Su pequeño maletín rojo que llevaba cogido por las asas, y le costó trabajo sacar de la muñeca, la hizo perder el momento de arrojarse bajo el primer vagón. Esperó el segundo. Una sensación semejante a la que experimentaba en otro tiempo antes de zambullirse en el agua del río, se apoderó de ella e hizo la señal de la cruz santiguándose. Este ademán familiar evocó en su alma una multitud de recuerdos de la juventud y de la infancia. La vida, con sus fugaces alegrías, brilló un segundo ante sus ojos; pero no los apartó del vagón, y cuando se presentó ante ella el espacio entre las dos ruedas tiró el saco, se encogió de hombros, y con los brazos extendidos, se echó de rodillas bajó el vagón como si hubiese querido quedar en posición de levantarse de nuevo. Tuvo tiempo para sentir miedo.

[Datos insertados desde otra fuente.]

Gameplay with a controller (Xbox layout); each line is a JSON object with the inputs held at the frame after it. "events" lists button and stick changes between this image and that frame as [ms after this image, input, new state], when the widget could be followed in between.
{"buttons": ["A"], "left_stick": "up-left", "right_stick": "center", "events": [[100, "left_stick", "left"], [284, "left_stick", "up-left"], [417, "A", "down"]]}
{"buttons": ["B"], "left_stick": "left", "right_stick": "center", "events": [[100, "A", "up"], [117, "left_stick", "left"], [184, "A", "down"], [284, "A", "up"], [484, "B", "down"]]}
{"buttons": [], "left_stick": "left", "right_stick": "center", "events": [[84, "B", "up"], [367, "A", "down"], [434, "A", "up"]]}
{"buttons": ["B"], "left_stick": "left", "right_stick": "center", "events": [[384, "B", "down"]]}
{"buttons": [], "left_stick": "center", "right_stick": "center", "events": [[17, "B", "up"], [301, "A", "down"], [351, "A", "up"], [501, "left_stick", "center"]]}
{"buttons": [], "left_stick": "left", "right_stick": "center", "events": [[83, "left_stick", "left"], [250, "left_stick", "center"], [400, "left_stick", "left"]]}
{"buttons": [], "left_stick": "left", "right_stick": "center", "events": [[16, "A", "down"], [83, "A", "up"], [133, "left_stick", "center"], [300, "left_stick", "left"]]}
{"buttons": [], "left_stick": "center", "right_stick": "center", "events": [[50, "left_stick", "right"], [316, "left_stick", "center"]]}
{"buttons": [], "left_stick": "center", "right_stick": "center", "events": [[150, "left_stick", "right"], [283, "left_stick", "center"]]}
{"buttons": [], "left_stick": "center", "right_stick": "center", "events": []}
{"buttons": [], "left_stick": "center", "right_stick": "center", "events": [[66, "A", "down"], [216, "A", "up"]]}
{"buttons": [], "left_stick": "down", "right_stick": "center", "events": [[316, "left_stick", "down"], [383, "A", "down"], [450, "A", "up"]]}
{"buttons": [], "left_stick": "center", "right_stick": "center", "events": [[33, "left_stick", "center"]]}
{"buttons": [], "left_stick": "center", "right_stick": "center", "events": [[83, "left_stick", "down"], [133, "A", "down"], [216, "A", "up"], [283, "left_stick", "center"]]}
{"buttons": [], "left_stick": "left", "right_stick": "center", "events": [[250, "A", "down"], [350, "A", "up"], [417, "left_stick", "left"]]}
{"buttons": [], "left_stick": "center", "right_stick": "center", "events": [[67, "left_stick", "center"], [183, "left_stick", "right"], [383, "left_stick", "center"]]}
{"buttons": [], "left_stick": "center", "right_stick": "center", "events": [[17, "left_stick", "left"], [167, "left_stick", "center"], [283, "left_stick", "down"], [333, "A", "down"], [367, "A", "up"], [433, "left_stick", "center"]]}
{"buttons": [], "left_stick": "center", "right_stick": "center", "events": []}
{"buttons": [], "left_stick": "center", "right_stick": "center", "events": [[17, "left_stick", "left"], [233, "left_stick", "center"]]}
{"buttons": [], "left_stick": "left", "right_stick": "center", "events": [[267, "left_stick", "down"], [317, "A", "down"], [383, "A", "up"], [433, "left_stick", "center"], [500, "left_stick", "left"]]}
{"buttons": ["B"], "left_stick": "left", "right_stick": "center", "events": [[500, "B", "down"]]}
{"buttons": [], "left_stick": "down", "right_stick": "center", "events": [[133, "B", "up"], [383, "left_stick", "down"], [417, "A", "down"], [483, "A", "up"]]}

“¿En dónde estoy? ¿Por qué? – Pensó haciendo un esfuerzo para echarse hacia atrás; pero una mole enorme, inflexible, le dio un golpe en la cabeza y la tumbó de espaldas-: “¡Señor, perdonadme!” –murmuró al comprender la inutilidad de la lucha.

Un pequeño mujik, murmurando entre dientes, se inclinó hacia la vía de pie sobre el estribo del vagón. Y la luz que para aquella desgraciada había iluminado el libro de la vida con sus tormentos, sus traiciones y sus dolores, desgarrando las tinieblas, brilló con más vivo resplandor, vaciló y se apagó para siempre.



Profundamente abatido por la muerte de Ana, Wronsky se enrola voluntariamente para luchar contra los turcos, pues ya no le tiene apego a la vida. Levine encuentra al fin una respuesta a muchas de sus dudas y problemas existenciales: el secreto está en “vivir para el alma” y con la mayor bondad posible; la razón y el intelecto sólo oscurecen esta verdad tan sencilla, simple y natural. Y también comprende que la muerte es una parte inevitable de la vida; entonces cree en Dios. Levine, ahora, está en paz consigo mismo y su corazón se llena de felicidad.